Keating is now focused on open-sourcing medical data , and better access to personal medical records to improve sharing in the medical field.

“When you break your arm, and you go to the doctor, they’ll show you the X-ray. They’ll say ‘There’s the break, here’s what happened.’ What if we’re talking about something much more complex? What’s the best way to view the MRI could come to you and bring you a 3-D print of your brain or of your broken bone, and show you ‘Here is what we’re doing,’” Keating said.

Throughout his ordeal, Keating kept pushing for access to his medical records. He wanted to be able to gather as much clinical and research data as he could so that he could visualize what was happening inside of him. He enrolled in a pathology course at MIT and made his tumor his final project. However, Keating hit road blocks when trying to get access to his full genome data.

“The patient has the least access to the data, but has to make the most medical decisions. It was my decision to do surgery or radiation or chemo, what type of chemo, it’s all in the patient’s hands. Usually they just follow what the doctor says, but they don’t have that same access to the data that the doctors do,” he said.

“Patients don’t have access to their data legally, they only have access to their designated record, and if it’s not included in there they don’t see it,” he said. “It would be great if there was a share button at the hospital, while I’m concerned with privacy, it should be up to the patient. If I wanted to share it with myself or my family or my doctors, I would like to be able to do that in a simple matter.”

Keating said the benefits of having open access to medical data would also transcend into the 3-D printing world. Access to data would allow for third-party developers to provide tangible products. He likened a hypothetical platform for cancer patients to Google Maps.

“With Google Maps, you want to go to the mall, you type it in, it’ll tell you bus, train, walk, bike. It’ll show you different routes and give you different information about the routes.
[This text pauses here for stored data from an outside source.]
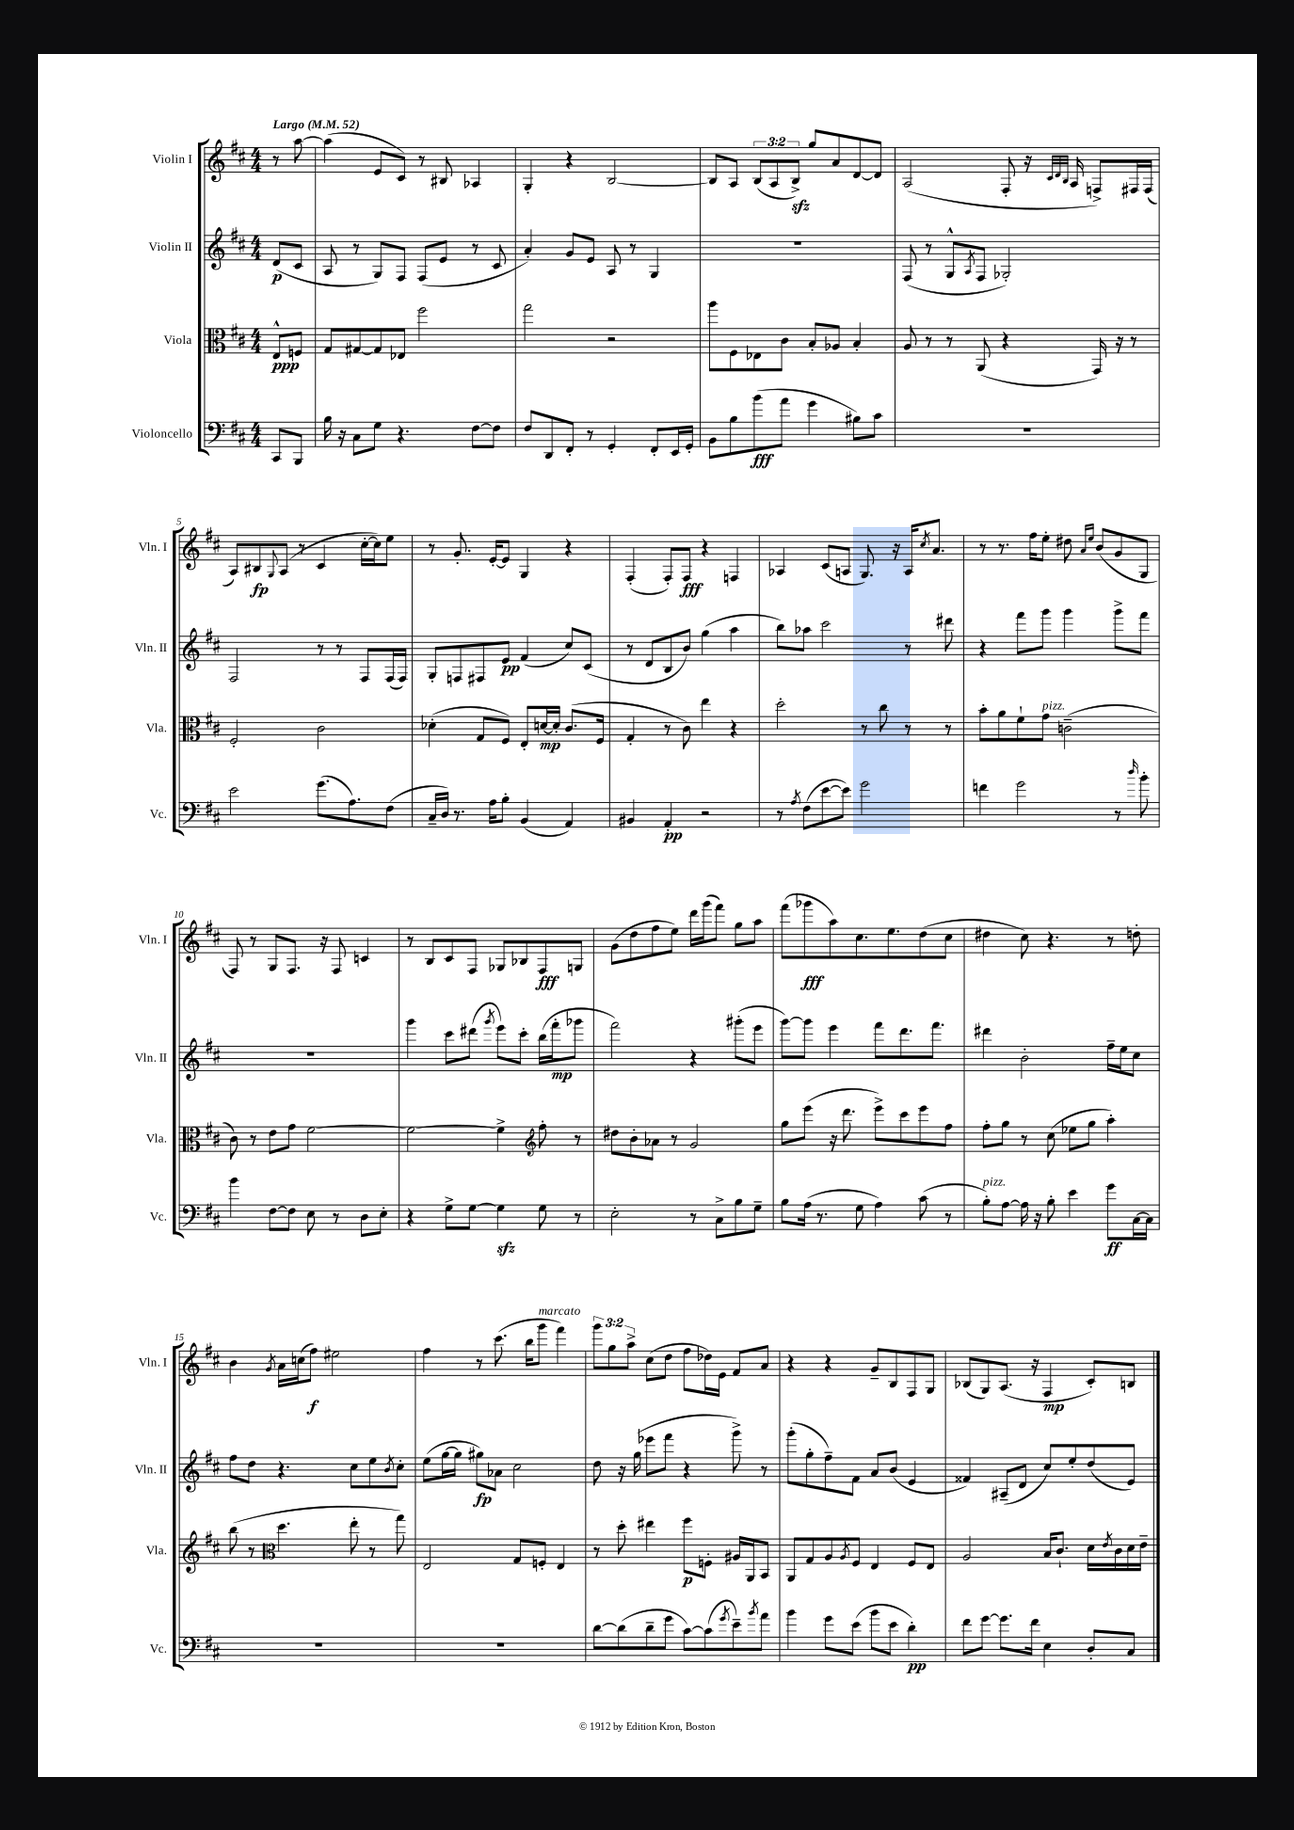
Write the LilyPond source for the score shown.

<<
\new StaffGroup <<
\new Staff = "s0" \with { instrumentName = "Violin I" shortInstrumentName = "Vln. I" } {
    \clef treble \key d \major \numericTimeSignature \time 4/4 \override Staff.TupletNumber.text = #tuplet-number::calc-fraction-text \partial 4 \tempo "Largo" 4 = 52
    r8 a''8~ |
    a''4( e'8 cis'8) r8 bis8 aes4 |
    g4-. r4 b2~ |
    b8 a8 \tuplet 3/2 { b8( a8 b8->\sfz) } g''8 a'8 d'8~ d'8 |
    a2( fis8-. r16 \grace { cis'32 d'32 b32 } a16 f8->) fis16 fis16( |
    a8) bis8\fp \appoggiatura { g8 } a8( r8 cis'4 cis''16~-. cis''16) e''8 |
    r8 g'8.-. e'16~-. e'8 g4 r4 |
    fis4-.( fis8-.) fis8\fff r4 f4 |
    aes4 cis'8( a8 g8.) r16 a16 \acciaccatura { cis''8 } a'8. |
    r8 r8. fis''16 e''8-. dis''8 \grace { a'16 e''16 } b'8( g'8 g8 |
    fis8) r8 g8 fis8. r16 fis8 c'4 |
    r8 b8 cis'8 fis8 ges8 bes8 fis8\fff g8 |
    g'8( d''8 fis''8 e''8) d'''16 g'''16( fis'''8) g''8 a''8 |
    fis'''8( ges'''8\fff a''8) cis''8. e''8. d''8( cis''8 |
    dis''4 cis''8) r4. r8 d''8-. |
    b'4 \acciaccatura { g'8 } a'16 c''16( fis''8\f) eis''2 |
    fis''4 r8 cis'''8.( b''16 g'''8^\markup { \italic "marcato" } fis'''4) |
    \tuplet 3/2 { g'''8 g''8 a''8-> } cis''8( d''8 fis''8 des''16) e'16 fis'8 a'8 |
    r4 r4 g'8-- b8 fis8 g8 |
    bes8( g8) a8.( r16 fis4\mp cis'8-.) b8 \bar "|." |
}
\new Staff = "s1" \with { instrumentName = "Violin II" shortInstrumentName = "Vln. II" } {
    \clef treble \key d \major \numericTimeSignature \time 4/4 \partial 4
    d'8\p( cis'8 |
    a8 r8 g8) fis8 fis8( e'8 r8 cis'8 |
    a'4-.) g'8 e'8 a8 r8 g4 |
    R1 |
    fis8( r8 g8-^ \acciaccatura { a8 } fis8 ges2-.) |
    fis2 r8 r8 fis8 fis16( fis16) |
    g8-. f8 fis8 e'8\pp fis'4( cis''8) cis'8( |
    r8 d'8 b8 b'8) g''4( a''4 |
    b''8) aes''8 cis'''2 r8 dis'''8 |
    r4 fis'''8 g'''8 g'''4 g'''8-> fis'''8 |
    R1 |
    g'''4 cis'''8 dis'''8( \acciaccatura { g'''8 } e'''8) cis'''8-. b''16( fis'''16-.\mp ges'''8 |
    fis'''2) r4 gis'''8-.( e'''8 |
    g'''8~) g'''8 e'''4 fis'''8 d'''8. fis'''8. |
    dis'''4 b'2-. fis''16-- e''16 cis''8 |
    fis''8 d''8 r4. cis''8 e''8 \acciaccatura { b'8 } cis''8-. |
    e''8( g''16~ g''16 gis''8\fp) aes'8 cis''2 |
    d''8 r16 g''16( ees'''8 fis'''8 r4 g'''8->) r8 |
    g'''8-.( g''8-. fis''8--) fis'8 a'8 b'8( e'4 |
    fisis'4) ais8--( d'8 cis''8) e''8-. d''8( e'8) \bar "|." |
}
\new Staff = "s2" \with { instrumentName = "Viola" shortInstrumentName = "Vla." } {
    \clef alto \key d \major \numericTimeSignature \time 4/4 \partial 4
    e8-^\ppp f8 |
    g8 gis8~ gis8 ees8 fis''2 |
    g''2 r2 |
    a''8 fis8 ees8 cis'8 b8-. aes8 b4-. |
    a8 r8 r8 a,8( r4 g,16) r16 r8 |
    fis2-. cis'2 |
    des'4-.( g8 fis8) e8-. d'16~\mp d'16-. cis'8.( fis16 |
    g4-. r8 cis'8) e''4 r4 |
    d''2-. r8 cis''8 r8 r8 |
    b'8-. a'8 fis'8-! g'8^\markup { \italic "pizz." } c'2--( |
    cis'8) r8 e'8 g'8 fis'2~ |
    fis'2~ fis'4-> \clef treble fis''8-. r8 |
    dis''8 b'8-. aes'8 r8 g'2 |
    g''8 e'''8( r16 d'''8. e'''8->) cis'''8 e'''8 fis''8 |
    fis''8-. g''8 r8 cis''8( ees''8 g''8 a''4-.) |
    b''8( r8 \clef alto d''4. e''8-. r8 g''8) |
    e2 g8 f8-. e4 |
    r8 d''8-. eis''4 fis''8\p f8-. ais16 a,16 b,8 |
    a,8 g8 a8 \acciaccatura { a8 } fis8 e4 fis8 e8 |
    a2 b16 cis'8.-! d'16 \acciaccatura { e'8 } cis'16 d'16 e'16-- \bar "|." |
}
\new Staff = "s3" \with { instrumentName = "Violoncello" shortInstrumentName = "Vc." } {
    \clef bass \key d \major \numericTimeSignature \time 4/4 \partial 4
    cis,8 b,,8 |
    b16 r16 cis8 g8 r4. fis8~ fis8 |
    fis8 d,8 fis,8-. r8 g,4-. fis,8-. e,16 g,16-. |
    b,8 b8 b'8\fff( a'8 g'4 bis8) cis'8 |
    R1 |
    e'2 g'8.( a8.) fis8( |
    cis16-- d16) r8. a16 b8-. b,4( a,4) |
    bis,4 a,4-.\pp r2 |
    r8 \acciaccatura { a8 } fis8( e'8~ e'8) g'2 |
    f'4 g'2 r8 \grace { d''16 } b'8-. |
    b'4 fis8~ fis8 e8 r8 d8 e8-. |
    r4 g8-> g8~ g4\sfz g8 r8 |
    e2-. r8 cis8-> b8 g8-- |
    b8 a16( r8. g8 a4) cis'8( r8 |
    b8-.^\markup { \italic "pizz." }) a8~ a16 r16 b8-. e'4 g'8\ff cis16~ cis16 |
    R1 |
    R1 |
    d'8~ d'8( d'8-- g'8 cis'8~) cis'8( \acciaccatura { g'8 } e'8--) \acciaccatura { b'8 } a'8 |
    b'4 g'8 e'8( b'8 e'8 d'4-.\pp) |
    fis'8 g'8~ g'8. fis'16 e4 d8-. cis8 \bar "|." |
}
>>
>>
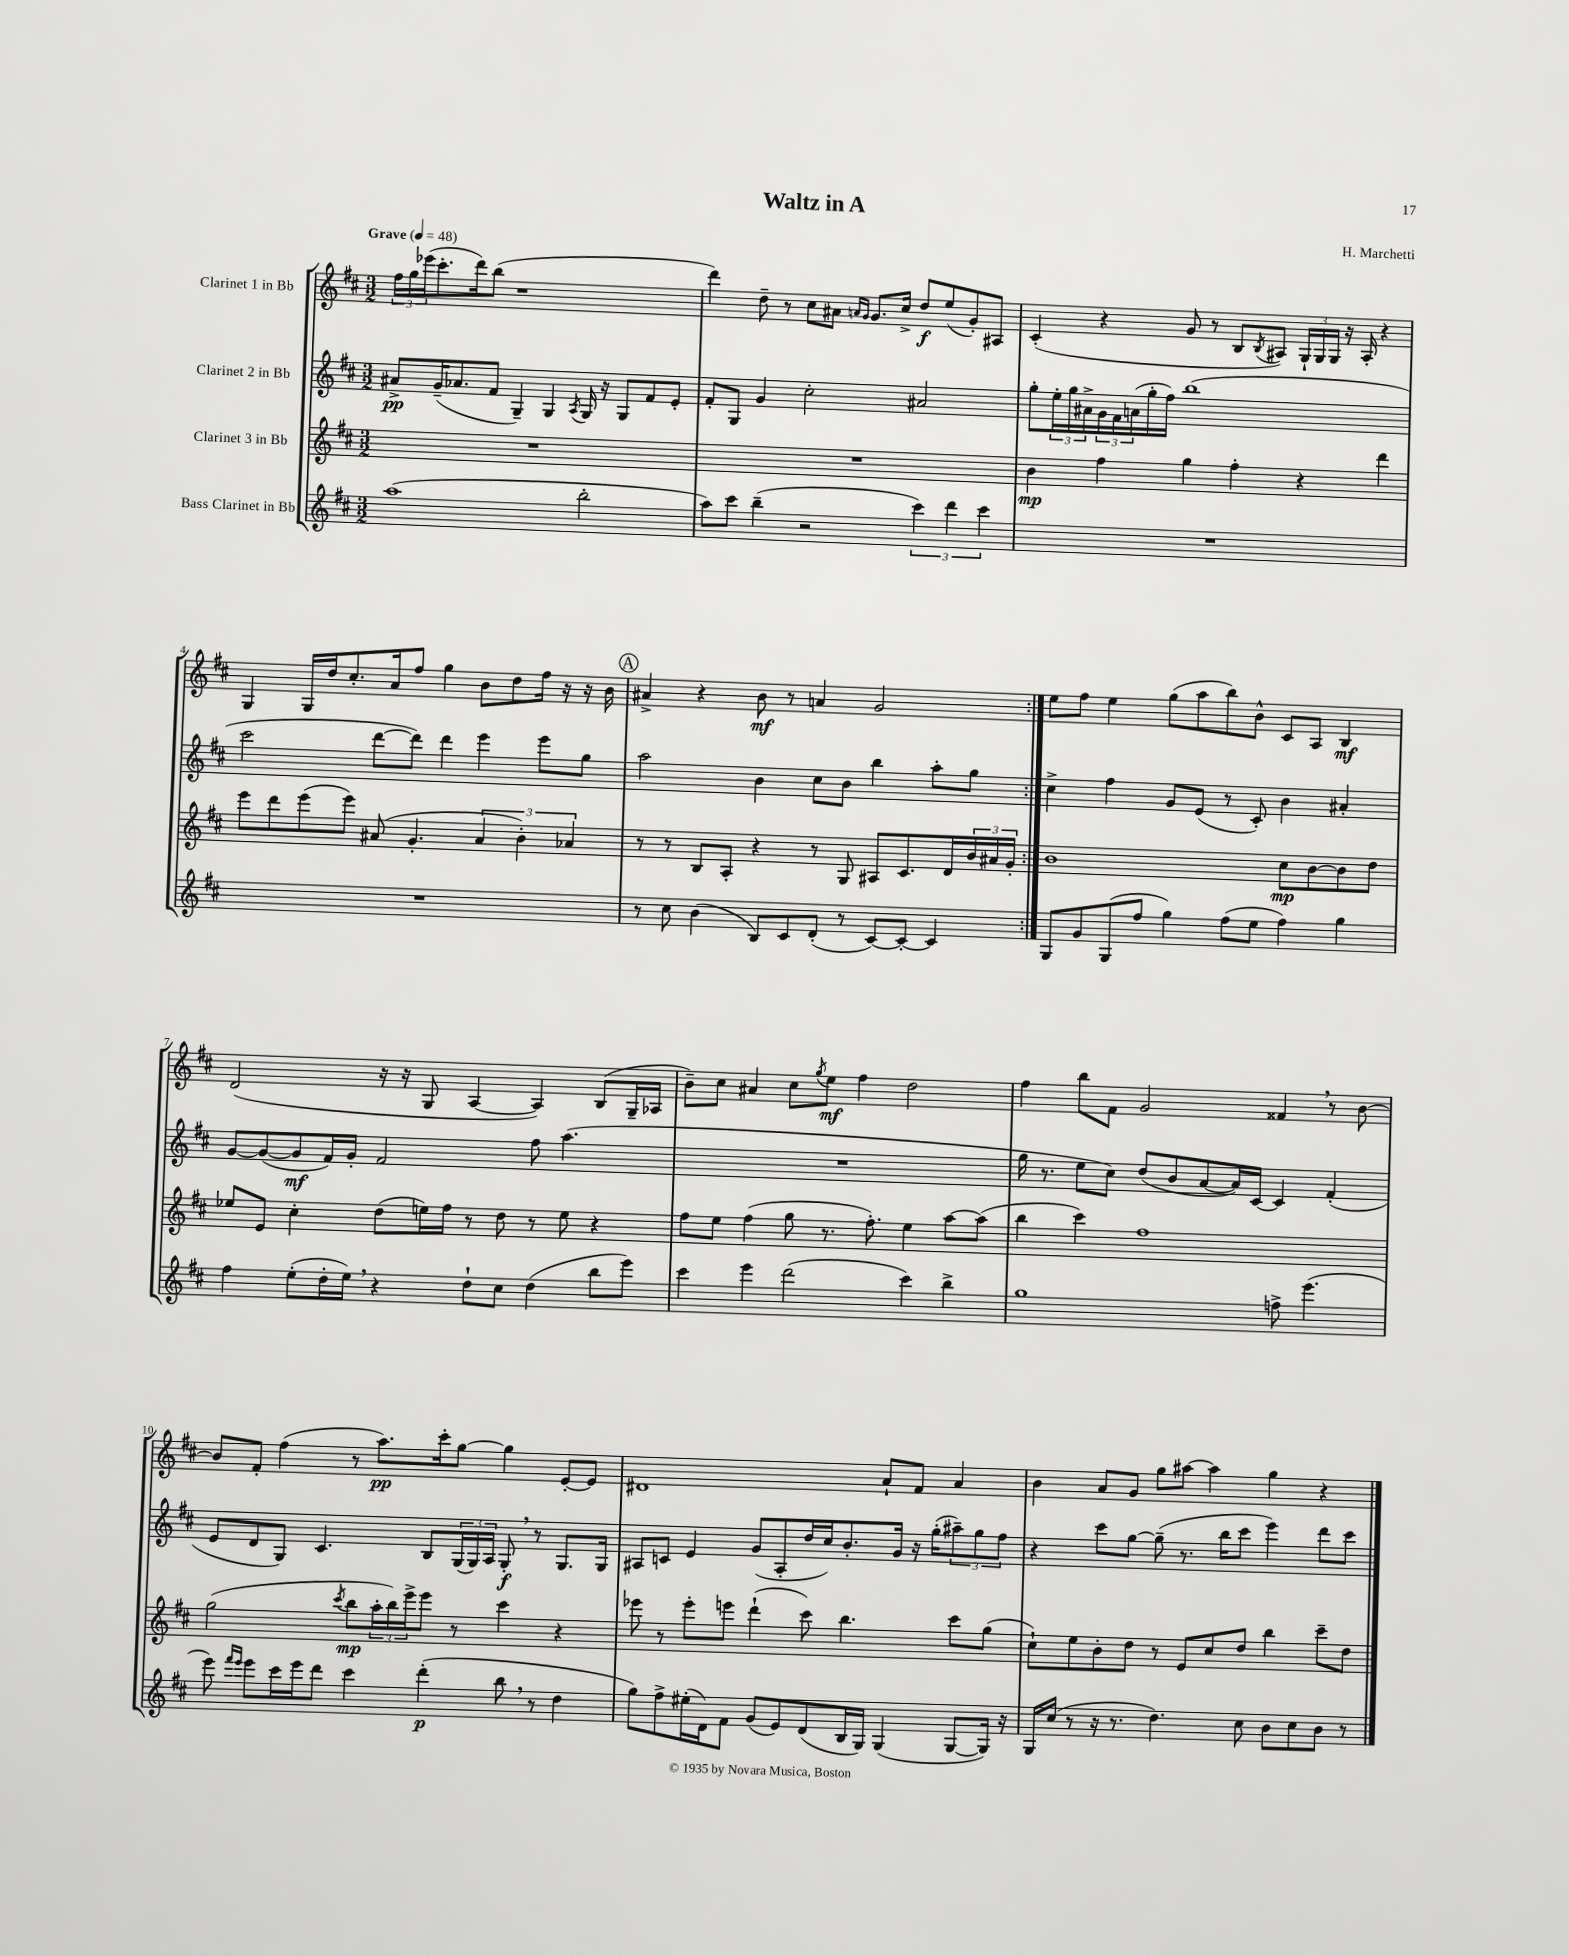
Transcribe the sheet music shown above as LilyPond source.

\header { title = "Waltz in A" composer = "H. Marchetti" }
<<
\new StaffGroup <<
\new Staff = "s0" \with { instrumentName = "Clarinet 1 in Bb" } {
    \clef treble \key d \major \numericTimeSignature \time 3/2 \tempo "Grave" 4 = 48
    \repeat volta 2 { \tuplet 3/2 { fis''16 g''16 ees'''16( } cis'''8.-. d'''16) b''8( r1 |
    d'''4) d''8-- r8 cis''8 ais'8 \grace { a'16 g'16 } g'8. cis''16-> d''8\f e''8( g'8-.) ais8 |
    cis'4-.( r4 g'8 r8 b8 \acciaccatura { b8 } ais8) \tuplet 3/2 { g16-! g16 g16 } r16 ais16-. r4 |
    g4 g16 d''16 cis''8.-. a'16 fis''8 g''4 b'8 d''8 fis''16 r16 r16 b'16 |
    \mark \markup { \circle "A" } ais'4-> r4 b'8\mf r8 a'4 g'2 | }
    e''8 fis''8 e''4 g''8( a''8 b''8) b'8-^ cis'8 a8 b4\mf |
    d'2( r16 r16 g8 a4~ a4) b8( g16-- aes16 |
    b'8--) cis''8 ais'4 cis''8 \acciaccatura { g''8 } e''8\mf fis''4 d''2 |
    fis''4 b''8 fis'8 g'2 fisis'4 \breathe r8 b'8~ |
    b'8 fis'8-. fis''4( r8 a''8.\pp) cis'''16-. g''8~ g''4 e'8~-. e'8 |
    dis'1 a'8-! fis'8 a'4 |
    b'4 a'8 g'8 g''8 ais''8~ ais''4 g''4 r4 \bar "|." |
}
\new Staff = "s1" \with { instrumentName = "Clarinet 2 in Bb" } {
    \clef treble \key d \major \numericTimeSignature \time 3/2
    \repeat volta 2 { ais'8->\pp g'16--( aes'8. fis'8 g4--) g4 \acciaccatura { a8 } g16 r16 g8 fis'8 e'8-. |
    fis'8-. g8 g'4 cis''2-. ais'2 |
    g''8-. \tuplet 3/2 { e''16-. g''16 ais'16-> } \tuplet 3/2 { g'16 fis'16 a'16( } g''16-. fis''16) b''1( |
    cis'''2 d'''8~ d'''8) d'''4 e'''4 e'''8 g''8 |
    \mark \markup { \circle "A" } a''2 b'4 cis''8 b'8 b''4 a''8-. g''8 | }
    cis''4-> fis''4 g'8 e'8( r8 cis'8-.) b'4 ais'4-. |
    g'8~ g'8~( g'8\mf fis'16) g'16-. fis'2 fis''8 a''4.( |
    R1. |
    g''16 r8. e''8 cis''8) d''8( b'8 a'8~ a'16) cis'16~ cis'4 fis'4-.( |
    e'8 d'8 g8) cis'4. b8 \tuplet 3/2 { g16( g16) a16 } g8-.\f \breathe r8 g8. g16 |
    ais8 c'8 e'4 g'8( ais8-. d''16 cis''16) b'8.-. g'16 r16 g''16-.( \tuplet 3/2 { ais''8--) g''8 fis''8 } |
    r4 cis'''8 g''8~ g''8--( r8. b''16 cis'''8 e'''4) d'''8 cis'''8 \bar "|." |
}
\new Staff = "s2" \with { instrumentName = "Clarinet 3 in Bb" } {
    \clef treble \key d \major \numericTimeSignature \time 3/2
    \repeat volta 2 { R1. |
    R1. |
    b'4\mp fis''4 g''4 fis''4-. r4 d'''4 |
    e'''8 d'''8 e'''8( e'''8) ais'8( g'4.-. \tuplet 3/2 { ais'4 b'4-.) aes'4 } |
    \mark \markup { \circle "A" } r8 r8 b8 a8-. r4 r8 g8 ais8 cis'8. d'16 \tuplet 3/2 { b'16 ais'16 g'16-. } | }
    b'1 cis''8\mp b'8~ b'8 d''8 |
    ees''8 e'8 cis''4-. d''8( e''16) fis''16 r8 d''8 r8 e''8 r4 |
    fis''8 e''8 fis''4( g''8 r8. fis''8.-.) e''4 a''8~ a''8( |
    b''4 cis'''4) fis''1 |
    g''2( \acciaccatura { cis'''8 } b''8\mp \tuplet 3/2 { a''16-. b''16) e'''16-> } e'''8 r8 cis'''4 r4 |
    ees'''8 r8 ees'''8-. e'''8 d'''4-!( cis'''8) b''4. cis'''8 g''8( |
    cis''8-!) e''8 b'8-. d''8 r8 e'8 cis''8 d''8 b''4 cis'''8-- d''8 \bar "|." |
}
\new Staff = "s3" \with { instrumentName = "Bass Clarinet in Bb" } {
    \clef treble \key d \major \numericTimeSignature \time 3/2
    \repeat volta 2 { a''1( b''2-. |
    a''8) cis'''8 b''4--( r2 \tuplet 3/2 { cis'''4) d'''4 cis'''4 } |
    R1. |
    R1. |
    \mark \markup { \circle "A" } r8 cis''8 b'4( b8) cis'8 d'8-.( r8 cis'8~) cis'8~-. cis'4 | }
    g8 g'8 g8( fis''8 g''4) fis''8( e''8 fis''4) g''4 |
    fis''4 e''8-.( d''16-. e''16) \breathe r4 d''8-! cis''8 d''4( b''8 e'''8) |
    cis'''4 e'''4 d'''2( cis'''4) b''4-> |
    g''1 f''8-> e'''4.( |
    e'''8) \grace { fis'''16 e'''16 } e'''8 cis'''16 e'''16 d'''8 cis'''4 d'''4-.\p( b''8 \breathe r8 d''4 |
    g''8) fis''8-> eis''16-.( d'16) fis'8 g'8( e'8) d'8( b16 g16) g4( g8~ g16) r16 |
    g16 cis''16( r8 r16 r8. d''4.) cis''8 b'8 cis''8 b'8 r8 \bar "|." |
}
>>
>>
You can plan out your journey based on other’s experiences,” he said. “In medicine, there’s none of that, so you don’t really know where you are or how you want to get there. You want to get healthy, but you’re not sure how to get there.”

Keating has his surgery videotaped and shared it with his friends and family, as well as other patients in an effort to make it more relatable. He said it opened the lines of communication in ways that wouldn’t be possible without providing tangible experience for others to see. To tie in 3-D printing, he believes that if someone was either studying his case, or diagnosed with something similar, sharing data through a social or network platform would enable them to print out a tangible version of it.